### INFORMATION SUPPLIED

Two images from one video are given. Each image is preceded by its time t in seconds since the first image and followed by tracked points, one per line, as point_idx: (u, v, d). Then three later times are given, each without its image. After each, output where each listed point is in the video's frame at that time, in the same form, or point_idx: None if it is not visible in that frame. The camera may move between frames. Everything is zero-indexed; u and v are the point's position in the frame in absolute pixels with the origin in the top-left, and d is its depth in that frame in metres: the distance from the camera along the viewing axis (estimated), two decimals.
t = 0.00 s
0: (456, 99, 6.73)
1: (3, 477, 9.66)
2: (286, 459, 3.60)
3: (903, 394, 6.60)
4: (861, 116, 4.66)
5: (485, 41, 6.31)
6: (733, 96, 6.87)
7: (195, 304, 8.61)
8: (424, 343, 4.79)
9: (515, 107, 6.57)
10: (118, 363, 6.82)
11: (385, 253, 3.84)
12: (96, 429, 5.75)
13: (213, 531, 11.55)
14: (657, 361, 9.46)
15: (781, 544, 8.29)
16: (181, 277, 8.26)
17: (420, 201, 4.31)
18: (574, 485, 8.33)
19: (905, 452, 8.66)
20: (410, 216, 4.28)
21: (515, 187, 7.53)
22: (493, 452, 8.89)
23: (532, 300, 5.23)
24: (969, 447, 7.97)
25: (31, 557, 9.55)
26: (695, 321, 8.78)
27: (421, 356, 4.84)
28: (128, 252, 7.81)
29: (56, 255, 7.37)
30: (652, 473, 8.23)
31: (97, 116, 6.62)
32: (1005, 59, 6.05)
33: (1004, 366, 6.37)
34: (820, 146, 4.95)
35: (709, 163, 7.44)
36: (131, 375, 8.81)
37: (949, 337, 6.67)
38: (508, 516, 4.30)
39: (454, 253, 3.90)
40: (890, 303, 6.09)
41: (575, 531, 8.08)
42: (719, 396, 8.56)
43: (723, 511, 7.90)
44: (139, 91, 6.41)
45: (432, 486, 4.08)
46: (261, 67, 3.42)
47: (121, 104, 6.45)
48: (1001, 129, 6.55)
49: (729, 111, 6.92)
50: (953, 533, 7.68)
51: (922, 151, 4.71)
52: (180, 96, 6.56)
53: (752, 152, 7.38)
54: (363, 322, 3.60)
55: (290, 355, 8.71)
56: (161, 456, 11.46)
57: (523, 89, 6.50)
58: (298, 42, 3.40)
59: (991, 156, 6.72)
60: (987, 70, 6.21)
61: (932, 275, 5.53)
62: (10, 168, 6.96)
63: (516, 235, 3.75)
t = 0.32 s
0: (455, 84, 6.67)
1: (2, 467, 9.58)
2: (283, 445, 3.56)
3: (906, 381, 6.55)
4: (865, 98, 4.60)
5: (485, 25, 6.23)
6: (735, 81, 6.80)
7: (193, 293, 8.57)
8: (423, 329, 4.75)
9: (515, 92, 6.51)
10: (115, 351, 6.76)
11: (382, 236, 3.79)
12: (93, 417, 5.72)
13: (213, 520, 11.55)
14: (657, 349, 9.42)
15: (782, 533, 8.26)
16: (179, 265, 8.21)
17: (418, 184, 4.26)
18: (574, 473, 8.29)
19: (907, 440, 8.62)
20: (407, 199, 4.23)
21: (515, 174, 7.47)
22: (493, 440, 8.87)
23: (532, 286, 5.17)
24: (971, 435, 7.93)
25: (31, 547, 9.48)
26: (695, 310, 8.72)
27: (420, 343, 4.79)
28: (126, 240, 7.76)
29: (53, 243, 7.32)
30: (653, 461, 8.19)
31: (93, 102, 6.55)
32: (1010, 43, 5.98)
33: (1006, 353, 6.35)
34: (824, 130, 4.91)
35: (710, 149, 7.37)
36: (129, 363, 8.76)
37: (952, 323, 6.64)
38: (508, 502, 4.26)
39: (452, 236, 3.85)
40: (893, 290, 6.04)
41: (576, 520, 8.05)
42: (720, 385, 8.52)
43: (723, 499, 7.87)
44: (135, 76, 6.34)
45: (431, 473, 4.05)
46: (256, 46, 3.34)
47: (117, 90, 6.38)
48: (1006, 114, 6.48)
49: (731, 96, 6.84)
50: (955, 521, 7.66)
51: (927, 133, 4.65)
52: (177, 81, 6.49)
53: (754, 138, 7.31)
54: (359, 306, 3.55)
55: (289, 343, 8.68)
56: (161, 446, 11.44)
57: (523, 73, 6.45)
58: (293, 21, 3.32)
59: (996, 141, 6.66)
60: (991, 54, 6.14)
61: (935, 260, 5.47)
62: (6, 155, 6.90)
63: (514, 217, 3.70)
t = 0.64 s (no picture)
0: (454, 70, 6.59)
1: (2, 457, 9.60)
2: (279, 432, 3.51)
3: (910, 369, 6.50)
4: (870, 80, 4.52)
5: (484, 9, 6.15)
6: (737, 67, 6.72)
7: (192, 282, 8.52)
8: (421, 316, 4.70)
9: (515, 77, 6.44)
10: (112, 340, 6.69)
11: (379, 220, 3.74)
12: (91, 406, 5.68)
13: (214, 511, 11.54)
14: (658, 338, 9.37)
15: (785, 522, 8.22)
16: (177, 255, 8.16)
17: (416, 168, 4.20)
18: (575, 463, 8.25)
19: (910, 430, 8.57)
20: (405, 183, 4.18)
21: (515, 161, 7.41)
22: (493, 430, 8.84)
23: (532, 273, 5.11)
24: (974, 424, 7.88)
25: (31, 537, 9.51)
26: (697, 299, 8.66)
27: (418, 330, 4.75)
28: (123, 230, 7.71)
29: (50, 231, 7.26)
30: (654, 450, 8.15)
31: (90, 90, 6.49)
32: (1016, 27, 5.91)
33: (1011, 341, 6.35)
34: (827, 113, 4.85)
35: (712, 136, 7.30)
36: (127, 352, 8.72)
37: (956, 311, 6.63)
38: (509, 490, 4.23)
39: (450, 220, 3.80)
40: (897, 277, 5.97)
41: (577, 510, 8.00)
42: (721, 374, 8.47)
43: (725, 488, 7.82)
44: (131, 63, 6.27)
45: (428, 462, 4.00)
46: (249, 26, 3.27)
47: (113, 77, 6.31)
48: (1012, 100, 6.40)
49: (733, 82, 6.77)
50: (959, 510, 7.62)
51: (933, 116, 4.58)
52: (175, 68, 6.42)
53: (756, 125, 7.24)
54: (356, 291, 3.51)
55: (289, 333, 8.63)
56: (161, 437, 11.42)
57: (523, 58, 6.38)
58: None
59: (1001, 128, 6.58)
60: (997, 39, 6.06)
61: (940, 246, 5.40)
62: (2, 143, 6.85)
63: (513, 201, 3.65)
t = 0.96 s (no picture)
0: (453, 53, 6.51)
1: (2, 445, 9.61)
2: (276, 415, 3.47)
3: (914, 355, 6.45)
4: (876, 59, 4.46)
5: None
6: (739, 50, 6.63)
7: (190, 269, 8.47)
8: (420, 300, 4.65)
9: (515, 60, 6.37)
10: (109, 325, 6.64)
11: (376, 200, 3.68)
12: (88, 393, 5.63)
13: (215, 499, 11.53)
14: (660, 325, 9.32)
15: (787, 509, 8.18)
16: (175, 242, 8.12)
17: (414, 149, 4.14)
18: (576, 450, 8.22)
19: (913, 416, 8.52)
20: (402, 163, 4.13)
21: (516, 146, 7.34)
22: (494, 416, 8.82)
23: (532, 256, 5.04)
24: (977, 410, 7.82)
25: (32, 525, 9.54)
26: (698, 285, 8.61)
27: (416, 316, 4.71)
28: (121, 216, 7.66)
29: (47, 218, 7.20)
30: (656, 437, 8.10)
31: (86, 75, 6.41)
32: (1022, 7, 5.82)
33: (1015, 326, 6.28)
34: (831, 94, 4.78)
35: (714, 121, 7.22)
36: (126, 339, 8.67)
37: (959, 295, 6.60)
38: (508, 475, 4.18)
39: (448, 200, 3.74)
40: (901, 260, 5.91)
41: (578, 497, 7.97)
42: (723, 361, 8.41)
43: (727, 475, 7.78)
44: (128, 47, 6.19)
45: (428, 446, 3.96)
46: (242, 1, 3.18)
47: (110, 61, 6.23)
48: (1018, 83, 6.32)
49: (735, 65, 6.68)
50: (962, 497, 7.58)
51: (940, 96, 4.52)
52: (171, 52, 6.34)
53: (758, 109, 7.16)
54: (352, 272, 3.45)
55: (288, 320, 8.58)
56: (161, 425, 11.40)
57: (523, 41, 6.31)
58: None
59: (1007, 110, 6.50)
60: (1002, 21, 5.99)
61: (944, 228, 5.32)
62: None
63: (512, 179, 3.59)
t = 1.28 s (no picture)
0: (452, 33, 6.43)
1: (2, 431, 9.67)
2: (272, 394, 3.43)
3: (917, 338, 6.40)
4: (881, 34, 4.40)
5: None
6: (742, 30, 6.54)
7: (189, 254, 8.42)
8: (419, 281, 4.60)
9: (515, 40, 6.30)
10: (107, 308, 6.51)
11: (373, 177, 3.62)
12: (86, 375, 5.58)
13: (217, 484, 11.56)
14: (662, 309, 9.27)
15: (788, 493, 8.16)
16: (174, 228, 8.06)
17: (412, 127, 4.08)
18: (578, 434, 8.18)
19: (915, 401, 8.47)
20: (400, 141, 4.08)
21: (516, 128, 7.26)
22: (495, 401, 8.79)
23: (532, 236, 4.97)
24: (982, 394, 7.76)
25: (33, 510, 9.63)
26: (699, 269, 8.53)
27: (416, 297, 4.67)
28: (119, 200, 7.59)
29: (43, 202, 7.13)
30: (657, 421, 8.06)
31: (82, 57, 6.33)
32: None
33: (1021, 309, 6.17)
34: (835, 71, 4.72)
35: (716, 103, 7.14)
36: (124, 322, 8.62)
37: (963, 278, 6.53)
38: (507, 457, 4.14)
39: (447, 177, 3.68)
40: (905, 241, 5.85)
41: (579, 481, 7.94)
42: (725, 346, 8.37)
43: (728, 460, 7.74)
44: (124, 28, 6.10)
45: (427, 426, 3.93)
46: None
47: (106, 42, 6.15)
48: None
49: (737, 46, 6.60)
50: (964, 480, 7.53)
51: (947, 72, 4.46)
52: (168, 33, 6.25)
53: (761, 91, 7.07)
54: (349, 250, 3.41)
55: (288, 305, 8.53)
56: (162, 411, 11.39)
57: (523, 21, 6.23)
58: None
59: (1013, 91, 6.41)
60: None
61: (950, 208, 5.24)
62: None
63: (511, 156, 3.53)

######
### INFORMATION SUPPLIED

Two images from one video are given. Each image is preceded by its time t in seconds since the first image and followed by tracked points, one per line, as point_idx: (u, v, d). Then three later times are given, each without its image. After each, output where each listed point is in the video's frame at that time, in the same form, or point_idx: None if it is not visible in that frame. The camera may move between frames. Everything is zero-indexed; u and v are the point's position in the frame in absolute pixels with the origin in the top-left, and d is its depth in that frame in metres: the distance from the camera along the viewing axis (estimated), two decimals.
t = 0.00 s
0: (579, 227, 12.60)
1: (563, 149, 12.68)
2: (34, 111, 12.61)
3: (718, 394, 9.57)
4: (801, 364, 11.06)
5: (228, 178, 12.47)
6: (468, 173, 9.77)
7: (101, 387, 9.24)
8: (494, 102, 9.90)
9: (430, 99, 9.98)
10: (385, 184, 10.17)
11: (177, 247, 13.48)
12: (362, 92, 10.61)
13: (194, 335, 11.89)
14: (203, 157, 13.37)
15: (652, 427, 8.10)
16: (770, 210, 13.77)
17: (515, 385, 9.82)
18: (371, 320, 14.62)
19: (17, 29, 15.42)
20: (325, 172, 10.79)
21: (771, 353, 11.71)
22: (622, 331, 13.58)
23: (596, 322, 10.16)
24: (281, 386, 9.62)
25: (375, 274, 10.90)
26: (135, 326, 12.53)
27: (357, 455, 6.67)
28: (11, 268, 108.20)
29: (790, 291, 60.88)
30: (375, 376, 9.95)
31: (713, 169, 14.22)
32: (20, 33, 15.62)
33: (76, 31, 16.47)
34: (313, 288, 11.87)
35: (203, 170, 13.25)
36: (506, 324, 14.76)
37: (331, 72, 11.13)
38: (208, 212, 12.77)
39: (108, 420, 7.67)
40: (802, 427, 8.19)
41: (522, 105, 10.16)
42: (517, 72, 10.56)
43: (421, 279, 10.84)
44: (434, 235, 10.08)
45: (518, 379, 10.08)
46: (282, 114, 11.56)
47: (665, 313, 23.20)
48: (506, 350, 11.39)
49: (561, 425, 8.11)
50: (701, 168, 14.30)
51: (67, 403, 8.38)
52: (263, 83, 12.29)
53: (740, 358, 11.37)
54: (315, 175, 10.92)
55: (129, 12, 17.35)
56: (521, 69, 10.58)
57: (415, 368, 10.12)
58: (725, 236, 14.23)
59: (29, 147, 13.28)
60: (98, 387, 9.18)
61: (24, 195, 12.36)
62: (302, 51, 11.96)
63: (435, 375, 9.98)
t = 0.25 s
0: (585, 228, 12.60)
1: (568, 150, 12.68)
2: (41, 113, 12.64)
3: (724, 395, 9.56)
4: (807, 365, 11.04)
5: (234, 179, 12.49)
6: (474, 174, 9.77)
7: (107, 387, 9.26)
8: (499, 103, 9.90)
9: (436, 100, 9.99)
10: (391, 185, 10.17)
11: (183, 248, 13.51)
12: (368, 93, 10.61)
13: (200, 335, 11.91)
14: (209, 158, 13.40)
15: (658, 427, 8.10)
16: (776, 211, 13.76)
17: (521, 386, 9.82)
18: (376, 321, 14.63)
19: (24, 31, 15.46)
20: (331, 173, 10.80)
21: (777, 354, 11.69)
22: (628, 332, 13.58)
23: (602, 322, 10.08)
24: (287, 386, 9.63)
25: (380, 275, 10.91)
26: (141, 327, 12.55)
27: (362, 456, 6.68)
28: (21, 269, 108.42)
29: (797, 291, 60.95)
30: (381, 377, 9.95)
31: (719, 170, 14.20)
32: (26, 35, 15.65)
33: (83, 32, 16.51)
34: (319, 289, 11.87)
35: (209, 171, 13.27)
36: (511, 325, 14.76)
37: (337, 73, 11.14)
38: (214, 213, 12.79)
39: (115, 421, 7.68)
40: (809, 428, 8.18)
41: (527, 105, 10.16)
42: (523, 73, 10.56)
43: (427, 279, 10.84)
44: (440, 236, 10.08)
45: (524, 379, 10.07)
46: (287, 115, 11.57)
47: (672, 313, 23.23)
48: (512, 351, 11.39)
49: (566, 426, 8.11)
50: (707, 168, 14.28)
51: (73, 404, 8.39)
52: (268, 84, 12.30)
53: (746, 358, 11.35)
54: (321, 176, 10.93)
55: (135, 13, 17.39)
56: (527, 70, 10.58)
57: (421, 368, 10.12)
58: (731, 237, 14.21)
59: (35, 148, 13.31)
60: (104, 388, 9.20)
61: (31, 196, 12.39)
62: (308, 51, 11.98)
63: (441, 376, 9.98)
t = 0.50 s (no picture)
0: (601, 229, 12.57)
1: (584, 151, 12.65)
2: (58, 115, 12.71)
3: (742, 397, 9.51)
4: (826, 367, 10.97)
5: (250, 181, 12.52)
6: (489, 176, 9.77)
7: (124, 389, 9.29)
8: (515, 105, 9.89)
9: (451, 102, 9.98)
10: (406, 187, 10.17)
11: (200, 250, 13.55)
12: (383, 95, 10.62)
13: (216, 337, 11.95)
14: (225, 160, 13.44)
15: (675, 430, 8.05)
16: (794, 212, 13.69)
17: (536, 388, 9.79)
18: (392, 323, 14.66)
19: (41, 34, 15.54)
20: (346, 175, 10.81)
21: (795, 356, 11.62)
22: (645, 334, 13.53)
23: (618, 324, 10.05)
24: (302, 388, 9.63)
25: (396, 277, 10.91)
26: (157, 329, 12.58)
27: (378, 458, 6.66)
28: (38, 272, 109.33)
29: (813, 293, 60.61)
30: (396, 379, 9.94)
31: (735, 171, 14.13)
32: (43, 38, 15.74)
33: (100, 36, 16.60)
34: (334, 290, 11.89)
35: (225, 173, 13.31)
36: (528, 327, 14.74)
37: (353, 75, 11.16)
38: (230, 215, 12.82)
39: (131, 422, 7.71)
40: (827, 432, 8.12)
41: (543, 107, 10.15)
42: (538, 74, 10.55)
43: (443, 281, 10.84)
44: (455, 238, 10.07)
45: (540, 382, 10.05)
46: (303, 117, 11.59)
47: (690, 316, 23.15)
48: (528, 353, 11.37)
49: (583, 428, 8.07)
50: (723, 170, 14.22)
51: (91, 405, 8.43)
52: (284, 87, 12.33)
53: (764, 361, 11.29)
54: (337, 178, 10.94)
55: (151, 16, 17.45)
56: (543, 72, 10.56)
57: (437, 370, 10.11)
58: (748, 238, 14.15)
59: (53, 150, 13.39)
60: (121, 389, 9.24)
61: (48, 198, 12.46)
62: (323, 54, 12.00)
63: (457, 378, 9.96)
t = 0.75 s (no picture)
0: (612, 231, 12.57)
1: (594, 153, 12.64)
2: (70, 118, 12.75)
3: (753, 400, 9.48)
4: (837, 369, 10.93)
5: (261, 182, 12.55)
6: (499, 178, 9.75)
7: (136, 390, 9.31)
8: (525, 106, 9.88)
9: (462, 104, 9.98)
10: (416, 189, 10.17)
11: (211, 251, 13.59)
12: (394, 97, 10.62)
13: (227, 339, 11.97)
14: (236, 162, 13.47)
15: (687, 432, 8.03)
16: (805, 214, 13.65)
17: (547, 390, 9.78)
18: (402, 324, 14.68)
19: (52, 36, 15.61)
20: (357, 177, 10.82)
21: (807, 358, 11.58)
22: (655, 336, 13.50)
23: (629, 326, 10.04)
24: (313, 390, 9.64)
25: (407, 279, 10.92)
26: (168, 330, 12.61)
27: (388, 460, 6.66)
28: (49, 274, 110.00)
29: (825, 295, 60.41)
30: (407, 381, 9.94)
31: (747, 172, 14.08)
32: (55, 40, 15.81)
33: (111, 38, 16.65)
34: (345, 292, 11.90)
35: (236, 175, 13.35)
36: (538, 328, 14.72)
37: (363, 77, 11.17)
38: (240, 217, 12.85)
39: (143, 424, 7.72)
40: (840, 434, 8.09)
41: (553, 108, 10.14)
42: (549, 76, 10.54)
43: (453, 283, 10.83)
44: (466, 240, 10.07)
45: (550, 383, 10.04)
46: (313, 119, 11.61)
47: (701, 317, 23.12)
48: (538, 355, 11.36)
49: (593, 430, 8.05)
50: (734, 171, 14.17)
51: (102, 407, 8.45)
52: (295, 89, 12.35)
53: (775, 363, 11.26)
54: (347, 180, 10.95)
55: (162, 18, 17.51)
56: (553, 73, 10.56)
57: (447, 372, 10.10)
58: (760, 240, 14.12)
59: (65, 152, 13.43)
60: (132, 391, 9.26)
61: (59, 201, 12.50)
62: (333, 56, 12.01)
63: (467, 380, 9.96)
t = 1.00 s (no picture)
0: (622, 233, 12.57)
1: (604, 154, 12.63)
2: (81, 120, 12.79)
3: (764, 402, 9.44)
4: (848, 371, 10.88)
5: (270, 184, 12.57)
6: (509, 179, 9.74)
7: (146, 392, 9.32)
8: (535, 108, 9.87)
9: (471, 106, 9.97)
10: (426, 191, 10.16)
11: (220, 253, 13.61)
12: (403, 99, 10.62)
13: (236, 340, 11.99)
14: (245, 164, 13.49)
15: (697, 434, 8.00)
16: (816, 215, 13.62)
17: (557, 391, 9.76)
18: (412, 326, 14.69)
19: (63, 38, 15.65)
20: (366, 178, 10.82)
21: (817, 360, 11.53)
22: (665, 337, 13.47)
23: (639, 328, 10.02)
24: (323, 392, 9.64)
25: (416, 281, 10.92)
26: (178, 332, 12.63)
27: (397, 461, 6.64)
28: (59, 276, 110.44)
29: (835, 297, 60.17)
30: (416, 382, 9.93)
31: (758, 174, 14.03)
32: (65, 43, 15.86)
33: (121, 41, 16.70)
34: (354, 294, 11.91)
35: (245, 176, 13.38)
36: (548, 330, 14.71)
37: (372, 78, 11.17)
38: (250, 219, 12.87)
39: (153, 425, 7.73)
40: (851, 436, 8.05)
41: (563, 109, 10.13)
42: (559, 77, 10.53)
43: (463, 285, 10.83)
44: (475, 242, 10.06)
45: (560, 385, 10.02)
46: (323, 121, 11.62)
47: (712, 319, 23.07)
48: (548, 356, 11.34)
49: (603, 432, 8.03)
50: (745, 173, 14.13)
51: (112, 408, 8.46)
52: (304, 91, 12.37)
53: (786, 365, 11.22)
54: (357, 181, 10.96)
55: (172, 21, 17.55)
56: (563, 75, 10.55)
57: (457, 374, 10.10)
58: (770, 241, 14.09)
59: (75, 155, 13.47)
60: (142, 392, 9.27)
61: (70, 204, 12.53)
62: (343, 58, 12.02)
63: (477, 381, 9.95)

######
### INFORMATION SUPPLIED

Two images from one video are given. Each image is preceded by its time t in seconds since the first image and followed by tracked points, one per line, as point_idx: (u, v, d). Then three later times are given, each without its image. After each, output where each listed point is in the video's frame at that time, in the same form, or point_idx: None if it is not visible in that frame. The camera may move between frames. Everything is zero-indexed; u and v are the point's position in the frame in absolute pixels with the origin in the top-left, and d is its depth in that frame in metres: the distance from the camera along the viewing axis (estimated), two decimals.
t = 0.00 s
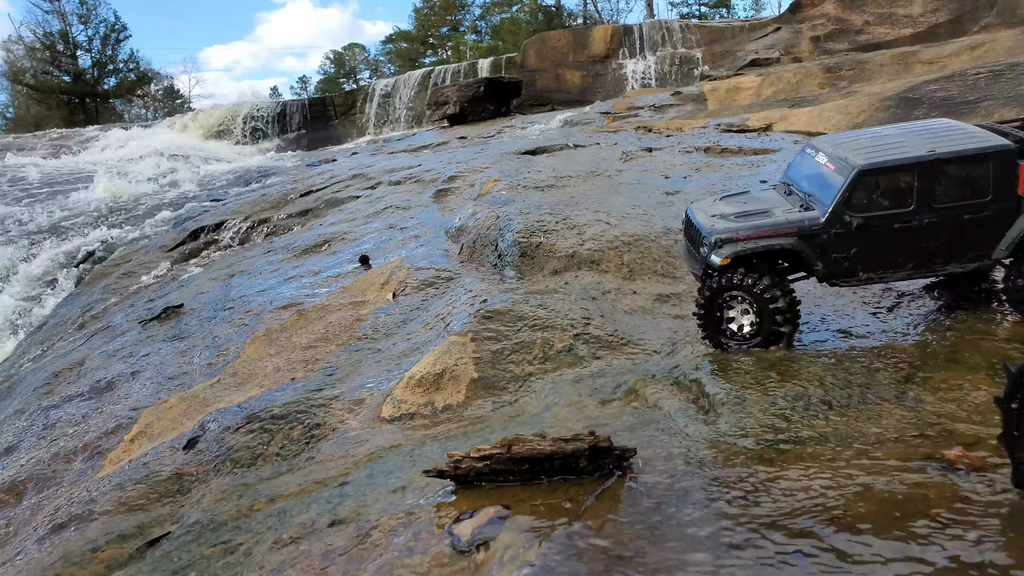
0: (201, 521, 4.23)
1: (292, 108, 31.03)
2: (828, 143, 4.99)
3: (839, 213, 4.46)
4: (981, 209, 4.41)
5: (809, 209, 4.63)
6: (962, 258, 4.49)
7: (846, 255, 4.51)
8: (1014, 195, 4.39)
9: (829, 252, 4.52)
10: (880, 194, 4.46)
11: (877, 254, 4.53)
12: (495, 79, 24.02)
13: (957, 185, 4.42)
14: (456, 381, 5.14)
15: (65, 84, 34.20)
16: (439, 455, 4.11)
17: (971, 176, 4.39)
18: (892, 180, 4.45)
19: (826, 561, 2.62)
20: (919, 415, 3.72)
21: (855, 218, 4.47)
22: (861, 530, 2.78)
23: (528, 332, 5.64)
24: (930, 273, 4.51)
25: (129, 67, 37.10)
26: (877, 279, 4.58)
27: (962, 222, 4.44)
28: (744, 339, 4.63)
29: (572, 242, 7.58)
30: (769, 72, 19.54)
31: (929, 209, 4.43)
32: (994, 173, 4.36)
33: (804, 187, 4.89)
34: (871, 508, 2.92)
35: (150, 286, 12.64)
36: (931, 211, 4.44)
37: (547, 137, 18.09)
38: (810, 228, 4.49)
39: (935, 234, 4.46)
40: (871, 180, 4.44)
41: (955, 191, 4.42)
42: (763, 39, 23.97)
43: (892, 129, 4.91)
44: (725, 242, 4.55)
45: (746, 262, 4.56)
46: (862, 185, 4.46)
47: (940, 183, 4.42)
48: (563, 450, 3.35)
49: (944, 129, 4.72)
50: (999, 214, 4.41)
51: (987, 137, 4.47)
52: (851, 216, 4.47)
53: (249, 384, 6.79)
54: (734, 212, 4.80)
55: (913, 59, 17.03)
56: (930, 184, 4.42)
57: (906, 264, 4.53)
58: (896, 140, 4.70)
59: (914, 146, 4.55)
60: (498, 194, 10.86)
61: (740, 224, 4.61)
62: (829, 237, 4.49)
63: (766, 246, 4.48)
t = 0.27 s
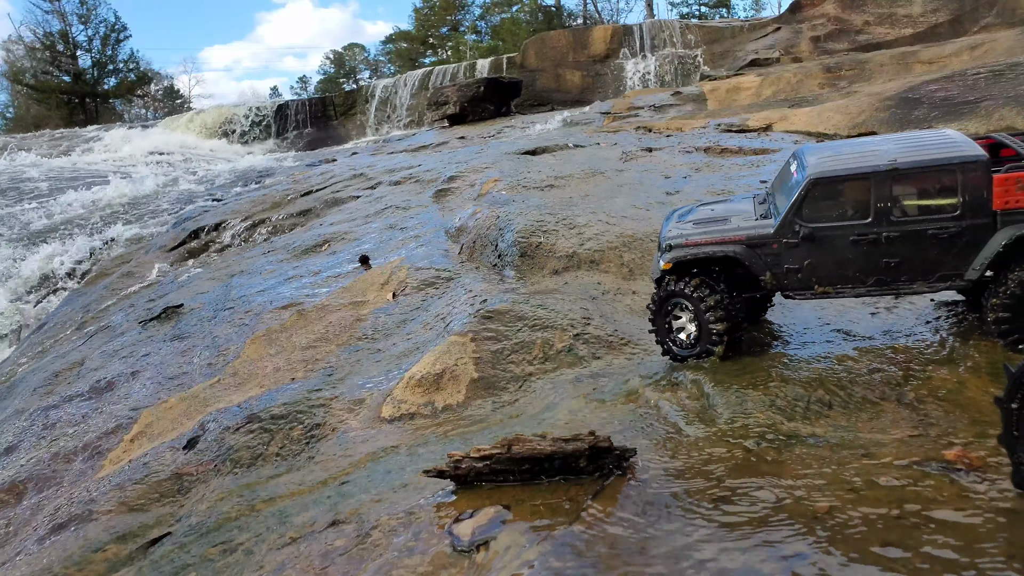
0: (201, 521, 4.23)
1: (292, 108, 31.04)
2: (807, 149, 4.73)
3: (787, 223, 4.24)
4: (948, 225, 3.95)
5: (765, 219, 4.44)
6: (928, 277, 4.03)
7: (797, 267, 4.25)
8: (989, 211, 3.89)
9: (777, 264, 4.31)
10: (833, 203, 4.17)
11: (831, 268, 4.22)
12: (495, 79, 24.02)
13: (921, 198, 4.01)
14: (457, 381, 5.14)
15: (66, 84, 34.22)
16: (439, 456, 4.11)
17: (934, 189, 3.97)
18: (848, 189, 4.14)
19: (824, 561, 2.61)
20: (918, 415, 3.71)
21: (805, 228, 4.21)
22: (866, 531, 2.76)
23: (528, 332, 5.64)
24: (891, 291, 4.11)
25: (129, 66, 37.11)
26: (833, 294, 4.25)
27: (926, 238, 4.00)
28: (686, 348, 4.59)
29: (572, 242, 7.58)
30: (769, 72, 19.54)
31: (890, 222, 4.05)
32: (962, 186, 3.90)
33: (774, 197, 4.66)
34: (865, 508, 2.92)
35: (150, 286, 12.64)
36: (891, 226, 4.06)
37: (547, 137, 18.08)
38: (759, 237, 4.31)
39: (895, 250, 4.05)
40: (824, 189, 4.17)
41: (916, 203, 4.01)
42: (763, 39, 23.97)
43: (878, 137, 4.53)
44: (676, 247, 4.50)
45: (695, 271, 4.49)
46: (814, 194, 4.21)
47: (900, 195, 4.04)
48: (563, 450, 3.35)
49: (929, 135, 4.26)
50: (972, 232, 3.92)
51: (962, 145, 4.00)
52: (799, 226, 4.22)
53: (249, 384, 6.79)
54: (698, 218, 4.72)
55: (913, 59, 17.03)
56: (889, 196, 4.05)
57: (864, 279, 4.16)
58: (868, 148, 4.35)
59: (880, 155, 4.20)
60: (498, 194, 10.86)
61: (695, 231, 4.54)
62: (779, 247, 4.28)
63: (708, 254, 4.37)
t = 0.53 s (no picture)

######

◆ ACTIVITY ◆
Among the entries above, find the line with "51: (922, 151, 4.71)" and the line with "28: (126, 240, 7.76)"; give again exactly these two lines and all lines between them.

◆ EXERCISE ANSWER ◆
51: (922, 151, 4.71)
52: (180, 96, 6.56)
53: (752, 152, 7.38)
54: (363, 322, 3.60)
55: (290, 355, 8.71)
56: (161, 456, 11.46)
57: (523, 89, 6.50)
58: (298, 42, 3.40)
59: (991, 156, 6.72)
60: (987, 70, 6.21)
61: (932, 275, 5.53)
62: (10, 168, 6.96)
63: (516, 235, 3.75)
t = 0.32 s
0: (455, 84, 6.67)
1: (2, 467, 9.58)
2: (283, 445, 3.56)
3: (906, 381, 6.55)
4: (865, 98, 4.60)
5: (485, 25, 6.23)
6: (735, 81, 6.80)
7: (193, 293, 8.57)
8: (423, 329, 4.75)
9: (515, 92, 6.51)
10: (115, 351, 6.76)
11: (382, 236, 3.79)
12: (93, 417, 5.72)
13: (213, 520, 11.55)
14: (657, 349, 9.42)
15: (782, 533, 8.26)
16: (179, 265, 8.21)
17: (418, 184, 4.26)
18: (574, 473, 8.29)
19: (907, 440, 8.62)
20: (407, 199, 4.23)
21: (515, 174, 7.47)
22: (493, 440, 8.87)
23: (532, 286, 5.17)
24: (971, 435, 7.93)
25: (31, 547, 9.48)
26: (695, 310, 8.72)
27: (420, 343, 4.79)
28: (126, 240, 7.76)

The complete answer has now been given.